KCL (File Format)
KCL Files are collision files used in Mario Kart Wii and many other games. They have been used since at least Mario Kart DS. The documentation here is specifically for the Mario Kart Wii implementation, although other implementations are likely to be similar.
The KCL files contain simplified versions of model files in order to allow rapid collision detection. They use an octree for efficient spatial indexing, as well as storing the actual triangles of the models in a more rapidly accessible format.
The basic file format consists of a header, and four data sections.
The header is a 0x3c byte structure as follows.
|0x00||u32||Offset to section 1.|
|0x04||u32||Offset to section 2.|
|0x08||u32||Offset to section 3.|
|0x0c||u32||Offset to section 4.|
|0x10||single||Unknown. 300.0 typically.|
|0x14||single3||Spatial grid first coordinate.|
|0x38||single||Unknown. 250.0 typically.|
All offsets are relative to the start of the file.

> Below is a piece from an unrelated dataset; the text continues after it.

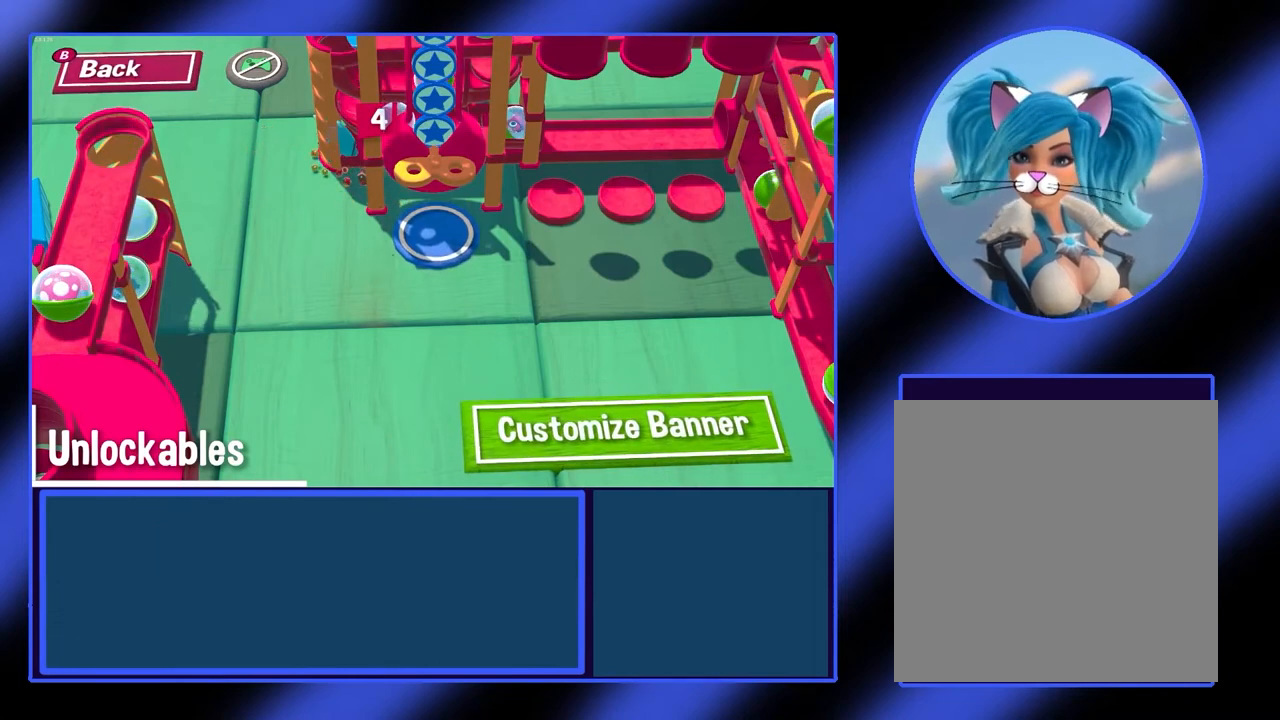
{"buttons": [], "left_stick": "down", "events": [[67, "left_stick", "center"], [133, "left_stick", "down"], [233, "left_stick", "down-left"], [500, "left_stick", "down"]]}
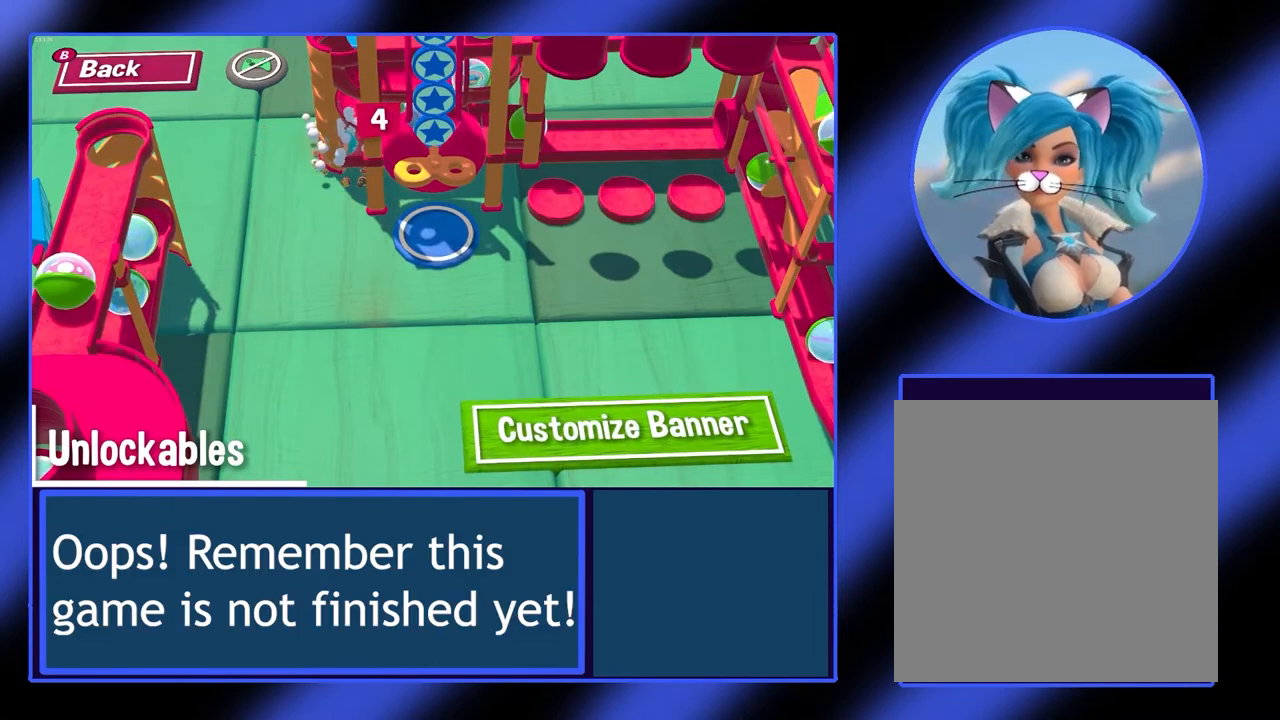
{"buttons": ["A"], "left_stick": "down-right", "events": [[167, "left_stick", "down-right"], [433, "A", "down"]]}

The meaning of the shift and mask values is explained in section 4.
Section 1 - Vertices
Section 1 is simply a large array of vertices, stored as 3 successive singles for x, y and z. The length of this array is not stored, but can usually be calculated by subtracting the section 1 offset from the section 2 offset and dividing by 0xc.
Section 2 - Normals
Section 2 is much the same as section 1, in that it is a large array of normals. Again the values are stored as 3 successive singles for x, y and z. The length of this array is not stored, but can usually be calculated by subtracting the section 2 offset from the section 3 offset + 0x10 and dividing by 0xc.
Section 3 - Triangles
The third section is the section containing the actual model information. The offset to this section is stored as 0x10 less than the actual location of the data, because this section is one indexed in section 4. The structure of each entry in this section is a 0x10 byte structure given below.
|0x04||u16||Position index (0 based index into section 1).|
|0x06||u16||Direction index (0 based index into section 2).|
|0x08||u16||Normal A index (0 based index into section 2).|
|0x0a||u16||Normal B index (0 based index into section 2).|
|0x0c||u16||Normal C index (0 based index into section 2).|
All indices in this section are 0 indexed. The position index is an index for section 1, and the others are indices to section 2. The exact manner in which the values are used for collision detection is unknown, however a method for converting this form of triangle to a set of three coordinates is outlined below. The coordinate system is right handed.
CrossA = Cross(NormalA,Direction) CrossB = Cross(NormalB,Direction) Vertex1 = Position Vertex2 = Position + CrossB * (Length / Dot(CrossB,NormalC)) Vertex3 = Position + CrossA * (Length / Dot(CrossA,NormalC))
A method for converting three vertices into the KCL form is given below. This method assumes the vertices are arranged anti clockwise when viewed from the collidable side.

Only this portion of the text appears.